Please return the data word for word and leave out any picture it contains.

#### Before-and-after page screenshots:

------------------------------------

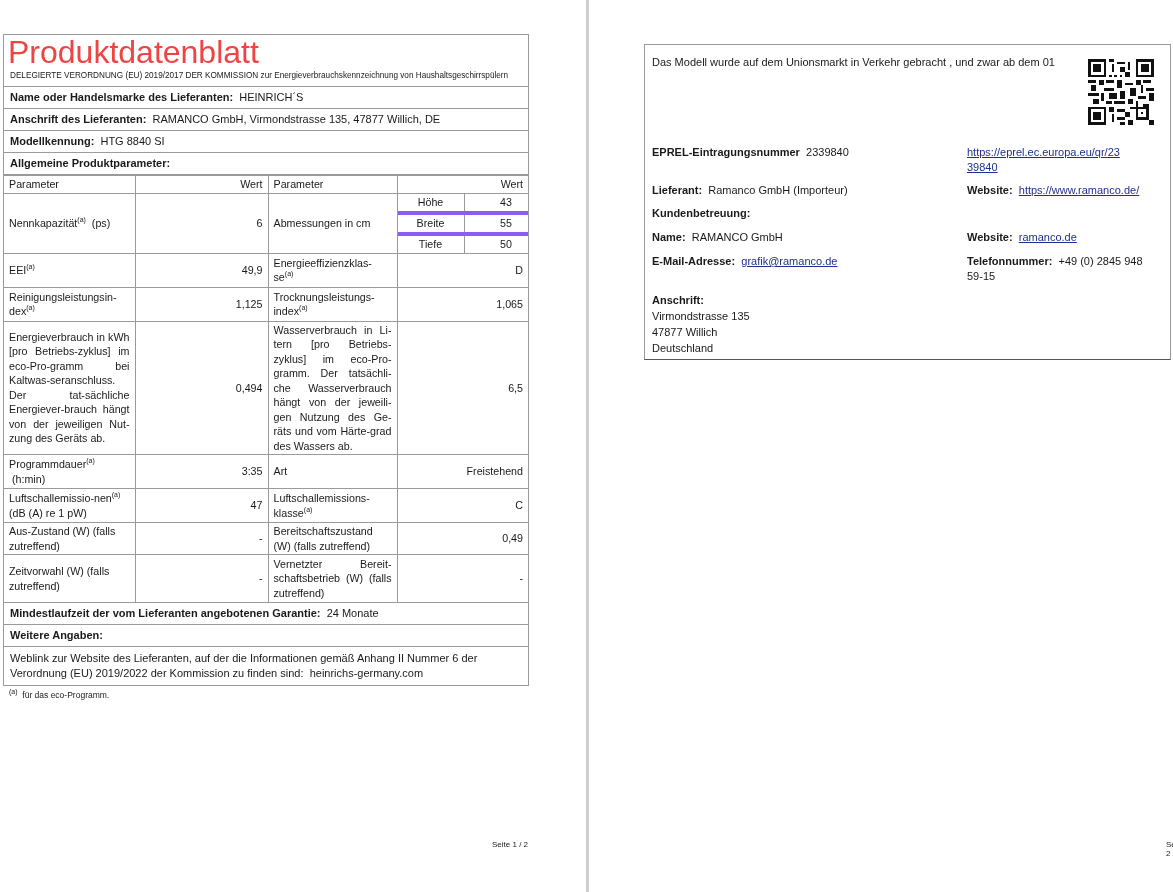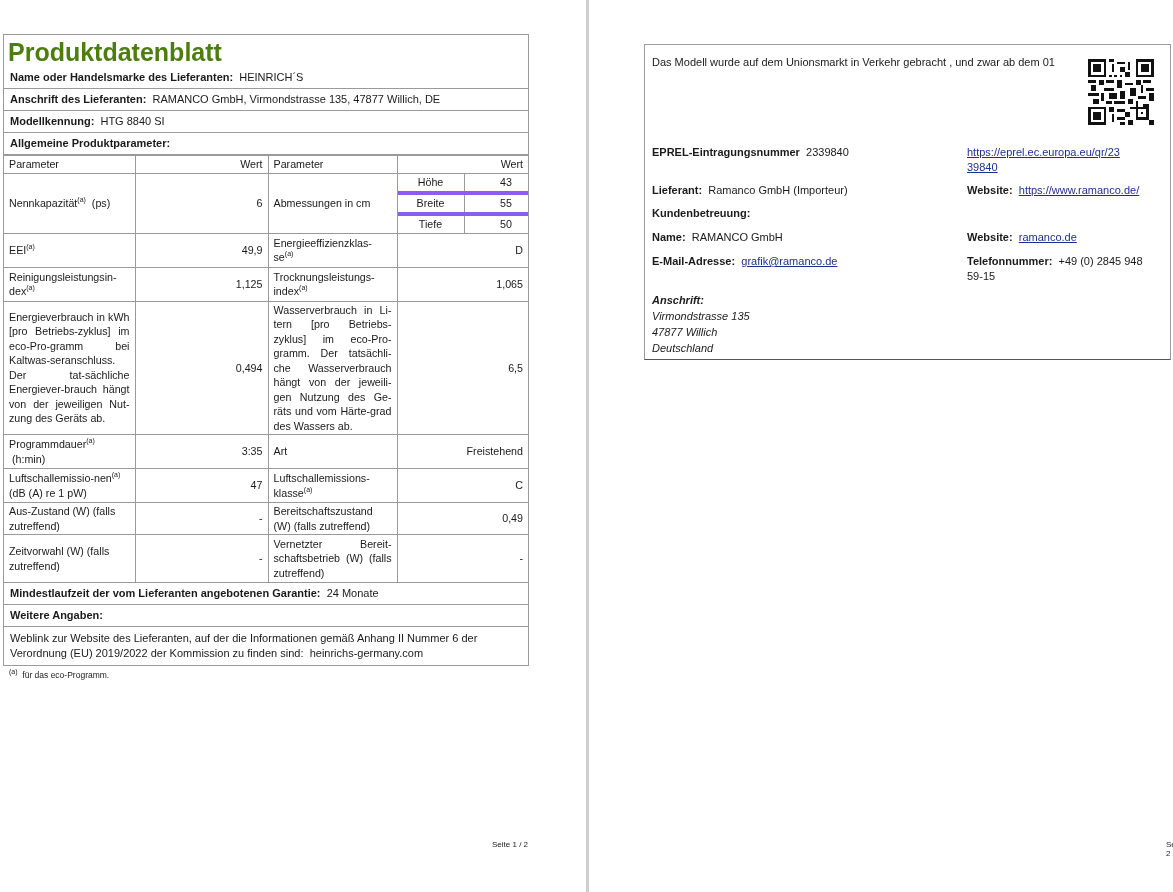--- a/index.html
+++ b/index.html
@@ -11,7 +11,7 @@
   .page1 { position:absolute; left:3px; top:34px; width:526px; }
   .sheet { border:1px solid #9a9a9a; border-bottom:none; }
   .row { border-bottom:1px solid #9a9a9a; padding:3px 6px; font-size:11px; line-height:15px; }
-  .title { font-size:25px; font-weight:bold; color:#4d7c0f; line-height:30px; padding:2px 4px 0 4px; border-bottom:none; }
+  .title { font-size:32px; font-weight:normal; color:#ef4444; line-height:30px; padding:2px 4px 0 4px; border-bottom:none; }
   .subtitle { font-size:8.2px; line-height:13px; padding:2px 6px 4px 6px; }
   b { font-weight:bold; }
   table.params { width:100%; border-collapse:collapse; font-size:10.7px; line-height:14.5px; table-layout:fixed; }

------------------------------------

#### Output:
--- a/index.html
+++ b/index.html
@@ -11,7 +11,7 @@
   .page1 { position:absolute; left:3px; top:34px; width:526px; }
   .sheet { border:1px solid #9a9a9a; border-bottom:none; }
   .row { border-bottom:1px solid #9a9a9a; padding:3px 6px; font-size:11px; line-height:15px; }
-  .title { font-size:25px; font-weight:bold; color:#4d7c0f; line-height:30px; padding:2px 4px 0 4px; border-bottom:none; }
+  .title { font-size:32px; font-weight:normal; color:#ef4444; line-height:30px; padding:2px 4px 0 4px; border-bottom:none; }
   .subtitle { font-size:8.2px; line-height:13px; padding:2px 6px 4px 6px; }
   b { font-weight:bold; }
   table.params { width:100%; border-collapse:collapse; font-size:10.7px; line-height:14.5px; table-layout:fixed; }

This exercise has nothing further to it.